I think you have to trade on e8 as white, the only other option is the sad move Qb1
No, the question is from black's move not white. Looking at the board in the first post, Rae8 has not been played. So, black can choose to offer up a trade or not. If you play Rae8, then yes, it is pretty much a forced trade. That is what I am asking, from black's move not white.
@WillThisWolfBlunder said in #1:
> If not, how would you push your advantage further with the white queen still on the board?
No, I consider the game move a mistake that gives white some practical chances, if I may say so.
Instead 19...Rf4 and then 20...Ra8-f8 looks like a fine plan. Also 19...Rf6 comes to mind.
Black is a full knight up (vs. zero pawns) and the black pawn structure is solid. White however has a less good pawn structure.
Despite the fact that the black knight is not yet supported by a pawn, the active white pieces cannot do much, really.
And white needs to think about a possible knight fork on c2 as well.
OK, yes Rf4 is the best move. I found it myself, but Stockfish confirms. With the idea that after either Qd3 Raf8.
But both Rd8 and Re8 are winning too, so it's not all that important.

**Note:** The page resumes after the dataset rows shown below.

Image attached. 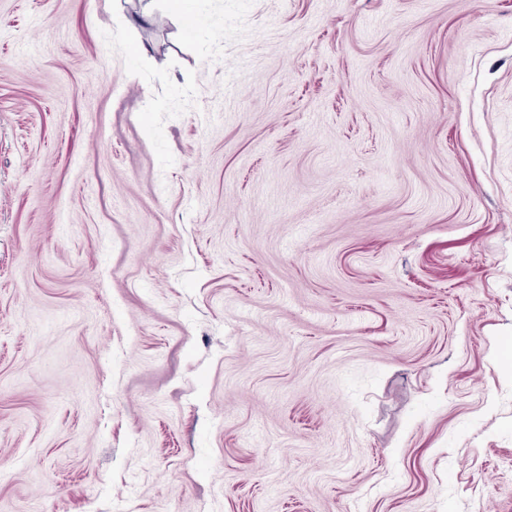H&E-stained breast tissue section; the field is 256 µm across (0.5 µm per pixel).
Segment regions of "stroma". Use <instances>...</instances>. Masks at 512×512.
<instances>
[{"mask_svg":"<svg viewBox=\"0 0 512 512\" xmlns=\"http://www.w3.org/2000/svg\"><path fill=\"white\" fill-rule=\"evenodd\" d=\"M512 0H0V512H512Z\"/></svg>","mask_w":512,"mask_h":512,"instance_id":"obj_1","label":"stroma"}]
</instances>
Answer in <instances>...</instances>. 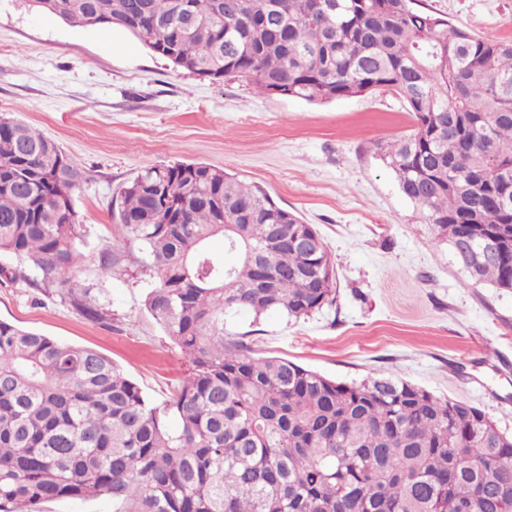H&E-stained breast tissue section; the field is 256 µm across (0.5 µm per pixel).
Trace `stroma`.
Returning a JSON list of instances; mask_svg holds the SVG:
<instances>
[{
    "mask_svg": "<svg viewBox=\"0 0 512 512\" xmlns=\"http://www.w3.org/2000/svg\"><path fill=\"white\" fill-rule=\"evenodd\" d=\"M478 35L512 41V0H423ZM55 139L85 171L72 195L80 263L66 272L106 312L87 318L56 287L0 276V320L95 349L153 403L192 364L143 307L156 277L117 219L120 192L147 168L203 162L265 189L314 225L338 278L333 305L297 321L224 317V337L343 383L392 374L481 409L512 434V291L471 285L400 192L381 147L415 122L388 90L326 103L202 81L127 32L74 28L0 0V115ZM112 255L103 273L100 258Z\"/></svg>",
    "mask_w": 512,
    "mask_h": 512,
    "instance_id": "stroma-1",
    "label": "stroma"
}]
</instances>
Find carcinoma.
<instances>
[{
  "label": "carcinoma",
  "instance_id": "1",
  "mask_svg": "<svg viewBox=\"0 0 512 512\" xmlns=\"http://www.w3.org/2000/svg\"><path fill=\"white\" fill-rule=\"evenodd\" d=\"M77 28H121L200 80L330 102L396 93L416 127L387 145L402 195L453 252L496 236L465 268L512 289V41L418 0H29ZM83 168L0 116V254L105 319L79 263L72 193ZM119 223L157 284L149 315L191 356L160 405L105 355L0 320V512L108 497L119 512H512V435L479 408L388 376L336 382L224 341V313L300 319L336 302L315 227L260 186L208 164L151 167L123 188ZM224 239L227 264L208 243Z\"/></svg>",
  "mask_w": 512,
  "mask_h": 512
}]
</instances>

There is a common problem I have with evaluating trades. Here is another one I just played. I thought it would be perfectly fine trading, but apparently the rook is much more valuable on the board than getting traded. I also thought I was simplifying for an easier win.
"If you play Rae8, then yes, it is pretty much a forced trade."
No, it isn't a trade. You are giving up two rooks for a queen.
Also your second example isn't a trade. You're losing the exchange (either 30 Rb6 or 30 Ra7 look like they're winning a piece there).
@MrPushwood said in #8:
> "If you play Rae8, then yes, it is pretty much a forced trade."
> No, it isn't a trade. You are giving up two rooks for a queen.
That is a trade, maybe not good, but it is a trade.
> Also your second example isn't a trade. You're losing the exchange (either 30 Rb6 or 30 Ra7 look like they're winning a piece there).
I see it as trading down. Again, and this is more clearly seen with an engine, it was not a good trade.
@WillThisWolfBlunder said in #9:
> I see it as trading down. Again, and this is more clearly seen with an engine, it was not a good trade.
If losing the exchange in your second example was intentional then I would call it a sacrifice.
Trading pieces in chess is about exchanging pieces of the same theoretical value.
Furthermore, in both of your examples you can learn that rooks in open position can be very strong.
In the book Learn from the legends by GM Marin he has a chapter on former WC Mikhail Tal his favorite sacrifice, two light pieces vs. rook + 1 pawn or more pawns with the idea to use the force of the rook(s) in the open positions, combined with a pawn or more up. In closed positions a knight might, temporarily maybe, be worth a lot more than a rook.